• [Available records]
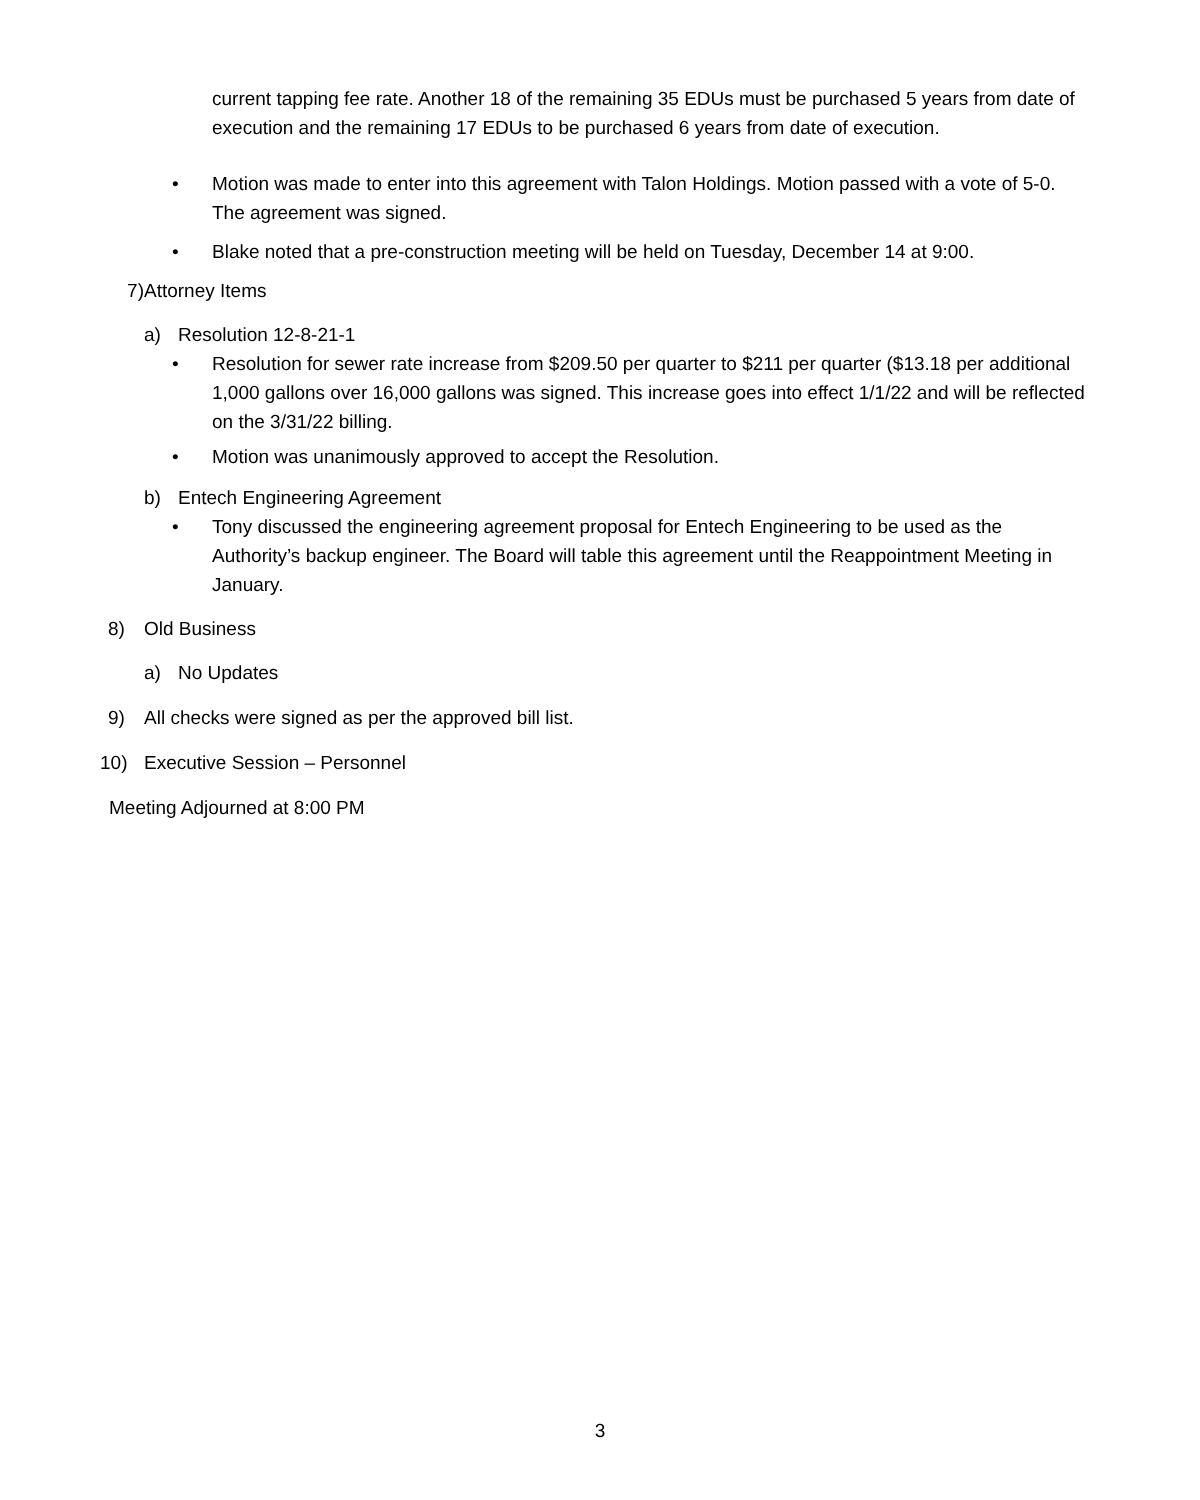current tapping fee rate. Another 18 of the remaining 35 EDUs must be purchased 5 years from date of execution and the remaining 17 EDUs to be purchased 6 years from date of execution.
• Motion was made to enter into this agreement with Talon Holdings. Motion passed with a vote of 5-0. The agreement was signed.
• Blake noted that a pre-construction meeting will be held on Tuesday, December 14 at 9:00.
7) Attorney Items
a) Resolution 12-8-21-1
• Resolution for sewer rate increase from $209.50 per quarter to $211 per quarter ($13.18 per additional 1,000 gallons over 16,000 gallons was signed. This increase goes into effect 1/1/22 and will be reflected on the 3/31/22 billing.
• Motion was unanimously approved to accept the Resolution.
b) Entech Engineering Agreement
• Tony discussed the engineering agreement proposal for Entech Engineering to be used as the Authority’s backup engineer. The Board will table this agreement until the Reappointment Meeting in January.
8) Old Business
a) No Updates
9) All checks were signed as per the approved bill list.
10) Executive Session – Personnel
Meeting Adjourned at 8:00 PM
3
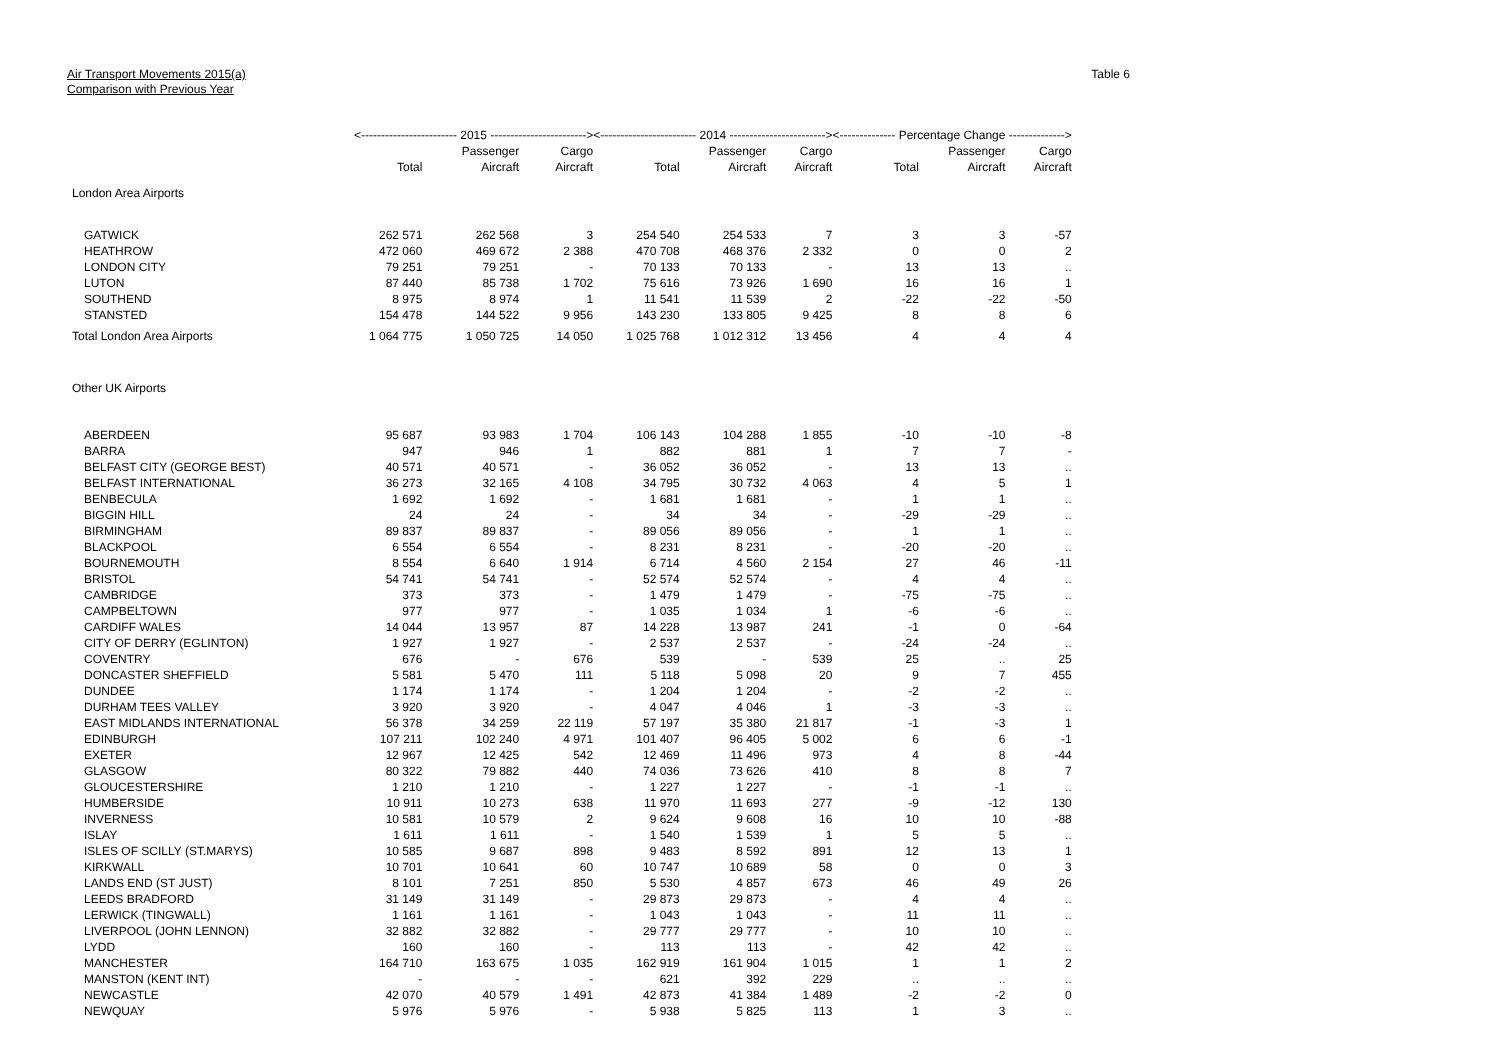Air Transport Movements 2015(a)
Comparison with Previous Year
Table 6
| | <------------------------ 2015 ------------------------> | | | <------------------------ 2014 ------------------------> | | | <-------------- Percentage Change --------------> | | |
| --- | --- | --- | --- | --- | --- | --- | --- | --- | --- |
| | | Passenger | Cargo | | Passenger | Cargo | | Passenger | Cargo |
| | Total | Aircraft | Aircraft | Total | Aircraft | Aircraft | Total | Aircraft | Aircraft |
| London Area Airports | | | | | | | | | |
| GATWICK | 262 571 | 262 568 | 3 | 254 540 | 254 533 | 7 | 3 | 3 | -57 |
| HEATHROW | 472 060 | 469 672 | 2 388 | 470 708 | 468 376 | 2 332 | 0 | 0 | 2 |
| LONDON CITY | 79 251 | 79 251 | - | 70 133 | 70 133 | - | 13 | 13 | .. |
| LUTON | 87 440 | 85 738 | 1 702 | 75 616 | 73 926 | 1 690 | 16 | 16 | 1 |
| SOUTHEND | 8 975 | 8 974 | 1 | 11 541 | 11 539 | 2 | -22 | -22 | -50 |
| STANSTED | 154 478 | 144 522 | 9 956 | 143 230 | 133 805 | 9 425 | 8 | 8 | 6 |
| Total London Area Airports | 1 064 775 | 1 050 725 | 14 050 | 1 025 768 | 1 012 312 | 13 456 | 4 | 4 | 4 |
| Other UK Airports | | | | | | | | | |
| ABERDEEN | 95 687 | 93 983 | 1 704 | 106 143 | 104 288 | 1 855 | -10 | -10 | -8 |
| BARRA | 947 | 946 | 1 | 882 | 881 | 1 | 7 | 7 | - |
| BELFAST CITY (GEORGE BEST) | 40 571 | 40 571 | - | 36 052 | 36 052 | - | 13 | 13 | .. |
| BELFAST INTERNATIONAL | 36 273 | 32 165 | 4 108 | 34 795 | 30 732 | 4 063 | 4 | 5 | 1 |
| BENBECULA | 1 692 | 1 692 | - | 1 681 | 1 681 | - | 1 | 1 | .. |
| BIGGIN HILL | 24 | 24 | - | 34 | 34 | - | -29 | -29 | .. |
| BIRMINGHAM | 89 837 | 89 837 | - | 89 056 | 89 056 | - | 1 | 1 | .. |
| BLACKPOOL | 6 554 | 6 554 | - | 8 231 | 8 231 | - | -20 | -20 | .. |
| BOURNEMOUTH | 8 554 | 6 640 | 1 914 | 6 714 | 4 560 | 2 154 | 27 | 46 | -11 |
| BRISTOL | 54 741 | 54 741 | - | 52 574 | 52 574 | - | 4 | 4 | .. |
| CAMBRIDGE | 373 | 373 | - | 1 479 | 1 479 | - | -75 | -75 | .. |
| CAMPBELTOWN | 977 | 977 | - | 1 035 | 1 034 | 1 | -6 | -6 | .. |
| CARDIFF WALES | 14 044 | 13 957 | 87 | 14 228 | 13 987 | 241 | -1 | 0 | -64 |
| CITY OF DERRY (EGLINTON) | 1 927 | 1 927 | - | 2 537 | 2 537 | - | -24 | -24 | .. |
| COVENTRY | 676 | - | 676 | 539 | - | 539 | 25 | .. | 25 |
| DONCASTER SHEFFIELD | 5 581 | 5 470 | 111 | 5 118 | 5 098 | 20 | 9 | 7 | 455 |
| DUNDEE | 1 174 | 1 174 | - | 1 204 | 1 204 | - | -2 | -2 | .. |
| DURHAM TEES VALLEY | 3 920 | 3 920 | - | 4 047 | 4 046 | 1 | -3 | -3 | .. |
| EAST MIDLANDS INTERNATIONAL | 56 378 | 34 259 | 22 119 | 57 197 | 35 380 | 21 817 | -1 | -3 | 1 |
| EDINBURGH | 107 211 | 102 240 | 4 971 | 101 407 | 96 405 | 5 002 | 6 | 6 | -1 |
| EXETER | 12 967 | 12 425 | 542 | 12 469 | 11 496 | 973 | 4 | 8 | -44 |
| GLASGOW | 80 322 | 79 882 | 440 | 74 036 | 73 626 | 410 | 8 | 8 | 7 |
| GLOUCESTERSHIRE | 1 210 | 1 210 | - | 1 227 | 1 227 | - | -1 | -1 | .. |
| HUMBERSIDE | 10 911 | 10 273 | 638 | 11 970 | 11 693 | 277 | -9 | -12 | 130 |
| INVERNESS | 10 581 | 10 579 | 2 | 9 624 | 9 608 | 16 | 10 | 10 | -88 |
| ISLAY | 1 611 | 1 611 | - | 1 540 | 1 539 | 1 | 5 | 5 | .. |
| ISLES OF SCILLY (ST.MARYS) | 10 585 | 9 687 | 898 | 9 483 | 8 592 | 891 | 12 | 13 | 1 |
| KIRKWALL | 10 701 | 10 641 | 60 | 10 747 | 10 689 | 58 | 0 | 0 | 3 |
| LANDS END (ST JUST) | 8 101 | 7 251 | 850 | 5 530 | 4 857 | 673 | 46 | 49 | 26 |
| LEEDS BRADFORD | 31 149 | 31 149 | - | 29 873 | 29 873 | - | 4 | 4 | .. |
| LERWICK (TINGWALL) | 1 161 | 1 161 | - | 1 043 | 1 043 | - | 11 | 11 | .. |
| LIVERPOOL (JOHN LENNON) | 32 882 | 32 882 | - | 29 777 | 29 777 | - | 10 | 10 | .. |
| LYDD | 160 | 160 | - | 113 | 113 | - | 42 | 42 | .. |
| MANCHESTER | 164 710 | 163 675 | 1 035 | 162 919 | 161 904 | 1 015 | 1 | 1 | 2 |
| MANSTON (KENT INT) | - | - | - | 621 | 392 | 229 | .. | .. | .. |
| NEWCASTLE | 42 070 | 40 579 | 1 491 | 42 873 | 41 384 | 1 489 | -2 | -2 | 0 |
| NEWQUAY | 5 976 | 5 976 | - | 5 938 | 5 825 | 113 | 1 | 3 | .. |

• [Work instruction]
Return the material above verbatim, minus the pictures.

• [Exercise result]
current tapping fee rate. Another 18 of the remaining 35 EDUs must be purchased 5 years from date of execution and the remaining 17 EDUs to be purchased 6 years from date of execution.
• Motion was made to enter into this agreement with Talon Holdings. Motion passed with a vote of 5-0. The agreement was signed.
• Blake noted that a pre-construction meeting will be held on Tuesday, December 14 at 9:00.
7) Attorney Items
a) Resolution 12-8-21-1
• Resolution for sewer rate increase from $209.50 per quarter to $211 per quarter ($13.18 per additional 1,000 gallons over 16,000 gallons was signed. This increase goes into effect 1/1/22 and will be reflected on the 3/31/22 billing.
• Motion was unanimously approved to accept the Resolution.
b) Entech Engineering Agreement
• Tony discussed the engineering agreement proposal for Entech Engineering to be used as the Authority’s backup engineer. The Board will table this agreement until the Reappointment Meeting in January.
8) Old Business
a) No Updates
9) All checks were signed as per the approved bill list.
10) Executive Session – Personnel
Meeting Adjourned at 8:00 PM
3
Air Transport Movements 2015(a)
Comparison with Previous Year
Table 6
| | <------------------------ 2015 ------------------------> | | | <------------------------ 2014 ------------------------> | | | <-------------- Percentage Change --------------> | | |
| --- | --- | --- | --- | --- | --- | --- | --- | --- | --- |
| | | Passenger | Cargo | | Passenger | Cargo | | Passenger | Cargo |
| | Total | Aircraft | Aircraft | Total | Aircraft | Aircraft | Total | Aircraft | Aircraft |
| London Area Airports | | | | | | | | | |
| GATWICK | 262 571 | 262 568 | 3 | 254 540 | 254 533 | 7 | 3 | 3 | -57 |
| HEATHROW | 472 060 | 469 672 | 2 388 | 470 708 | 468 376 | 2 332 | 0 | 0 | 2 |
| LONDON CITY | 79 251 | 79 251 | - | 70 133 | 70 133 | - | 13 | 13 | .. |
| LUTON | 87 440 | 85 738 | 1 702 | 75 616 | 73 926 | 1 690 | 16 | 16 | 1 |
| SOUTHEND | 8 975 | 8 974 | 1 | 11 541 | 11 539 | 2 | -22 | -22 | -50 |
| STANSTED | 154 478 | 144 522 | 9 956 | 143 230 | 133 805 | 9 425 | 8 | 8 | 6 |
| Total London Area Airports | 1 064 775 | 1 050 725 | 14 050 | 1 025 768 | 1 012 312 | 13 456 | 4 | 4 | 4 |
| Other UK Airports | | | | | | | | | |
| ABERDEEN | 95 687 | 93 983 | 1 704 | 106 143 | 104 288 | 1 855 | -10 | -10 | -8 |
| BARRA | 947 | 946 | 1 | 882 | 881 | 1 | 7 | 7 | - |
| BELFAST CITY (GEORGE BEST) | 40 571 | 40 571 | - | 36 052 | 36 052 | - | 13 | 13 | .. |
| BELFAST INTERNATIONAL | 36 273 | 32 165 | 4 108 | 34 795 | 30 732 | 4 063 | 4 | 5 | 1 |
| BENBECULA | 1 692 | 1 692 | - | 1 681 | 1 681 | - | 1 | 1 | .. |
| BIGGIN HILL | 24 | 24 | - | 34 | 34 | - | -29 | -29 | .. |
| BIRMINGHAM | 89 837 | 89 837 | - | 89 056 | 89 056 | - | 1 | 1 | .. |
| BLACKPOOL | 6 554 | 6 554 | - | 8 231 | 8 231 | - | -20 | -20 | .. |
| BOURNEMOUTH | 8 554 | 6 640 | 1 914 | 6 714 | 4 560 | 2 154 | 27 | 46 | -11 |
| BRISTOL | 54 741 | 54 741 | - | 52 574 | 52 574 | - | 4 | 4 | .. |
| CAMBRIDGE | 373 | 373 | - | 1 479 | 1 479 | - | -75 | -75 | .. |
| CAMPBELTOWN | 977 | 977 | - | 1 035 | 1 034 | 1 | -6 | -6 | .. |
| CARDIFF WALES | 14 044 | 13 957 | 87 | 14 228 | 13 987 | 241 | -1 | 0 | -64 |
| CITY OF DERRY (EGLINTON) | 1 927 | 1 927 | - | 2 537 | 2 537 | - | -24 | -24 | .. |
| COVENTRY | 676 | - | 676 | 539 | - | 539 | 25 | .. | 25 |
| DONCASTER SHEFFIELD | 5 581 | 5 470 | 111 | 5 118 | 5 098 | 20 | 9 | 7 | 455 |
| DUNDEE | 1 174 | 1 174 | - | 1 204 | 1 204 | - | -2 | -2 | .. |
| DURHAM TEES VALLEY | 3 920 | 3 920 | - | 4 047 | 4 046 | 1 | -3 | -3 | .. |
| EAST MIDLANDS INTERNATIONAL | 56 378 | 34 259 | 22 119 | 57 197 | 35 380 | 21 817 | -1 | -3 | 1 |
| EDINBURGH | 107 211 | 102 240 | 4 971 | 101 407 | 96 405 | 5 002 | 6 | 6 | -1 |
| EXETER | 12 967 | 12 425 | 542 | 12 469 | 11 496 | 973 | 4 | 8 | -44 |
| GLASGOW | 80 322 | 79 882 | 440 | 74 036 | 73 626 | 410 | 8 | 8 | 7 |
| GLOUCESTERSHIRE | 1 210 | 1 210 | - | 1 227 | 1 227 | - | -1 | -1 | .. |
| HUMBERSIDE | 10 911 | 10 273 | 638 | 11 970 | 11 693 | 277 | -9 | -12 | 130 |
| INVERNESS | 10 581 | 10 579 | 2 | 9 624 | 9 608 | 16 | 10 | 10 | -88 |
| ISLAY | 1 611 | 1 611 | - | 1 540 | 1 539 | 1 | 5 | 5 | .. |
| ISLES OF SCILLY (ST.MARYS) | 10 585 | 9 687 | 898 | 9 483 | 8 592 | 891 | 12 | 13 | 1 |
| KIRKWALL | 10 701 | 10 641 | 60 | 10 747 | 10 689 | 58 | 0 | 0 | 3 |
| LANDS END (ST JUST) | 8 101 | 7 251 | 850 | 5 530 | 4 857 | 673 | 46 | 49 | 26 |
| LEEDS BRADFORD | 31 149 | 31 149 | - | 29 873 | 29 873 | - | 4 | 4 | .. |
| LERWICK (TINGWALL) | 1 161 | 1 161 | - | 1 043 | 1 043 | - | 11 | 11 | .. |
| LIVERPOOL (JOHN LENNON) | 32 882 | 32 882 | - | 29 777 | 29 777 | - | 10 | 10 | .. |
| LYDD | 160 | 160 | - | 113 | 113 | - | 42 | 42 | .. |
| MANCHESTER | 164 710 | 163 675 | 1 035 | 162 919 | 161 904 | 1 015 | 1 | 1 | 2 |
| MANSTON (KENT INT) | - | - | - | 621 | 392 | 229 | .. | .. | .. |
| NEWCASTLE | 42 070 | 40 579 | 1 491 | 42 873 | 41 384 | 1 489 | -2 | -2 | 0 |
| NEWQUAY | 5 976 | 5 976 | - | 5 938 | 5 825 | 113 | 1 | 3 | .. |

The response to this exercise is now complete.